Возникает вопрос: не объясняется ли мятеж на «Князе Потемкине» (или может ли он совершиться лишь негативно, как «самоуничтожение») тем, что герои его — русские? Многое указывает на то, что автор драмы дает утвердительный ответ. Предложенные Мичиньским обращения к специфике русской культуры — в том числе, к ритуалам отщепенческой секты хлыстов — свидетельствуют о попытке автора драмы проанализировать «российскую индивидуальность». Скрытые в ее глубине убеждения и комплексы в известной степени парализуют действия героев, так, что они воспринимаются в категориях судьбы, рока, а не сознательных, рациональных решений. Лейтенант Шмидт, предводитель мятежа, наиболее положительная фигура в произведении, определен и как «бедный психопат», и как «благородный Гипербореец», что открывает связанные с восприятием русскости мифологические коннотации.
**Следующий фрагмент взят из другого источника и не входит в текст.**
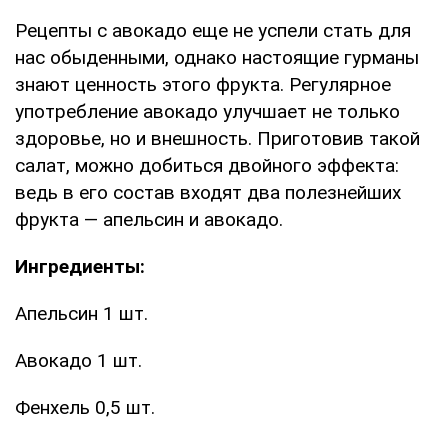
Рецепты с авокадо еще не успели стать для
нас обыденными, однако настоящие гурманы
знают ценность этого фрукта. Регулярное
употребление авокадо улучшает не только
здоровье, но и внешность. Приготовив такой
салат, можно добиться двойного эффекта:
ведь в его состав входят два полезнейших
фрукта — апельсин и авокадо.
Ингредиенты:
Апельсин 1 шт.
Авокадо 1 шт.
Фенхель 0,5 шт.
В соответствии с его концепцией, мятеж и разум несовместимы, так как «храня верность разуму — мы тем самым служим Извергу»… возможно, потому, что именно на мнимой рациональности основан строй Империи. (Здесь следует напомнить, что, в соответствии с интерпретацией Жоржа Батайя, выраженной в его книге «Теория религии», отход от Sacrum начался в истории Европы именно с укрепления Римской империи, выдвинувшей формулу рациональности.) Однако обращение к иррациональным сферам личности также не дает ответа. «Непостижимо, как безгранично мрачна и неспособна к действию душа России», — утверждает Шмидт».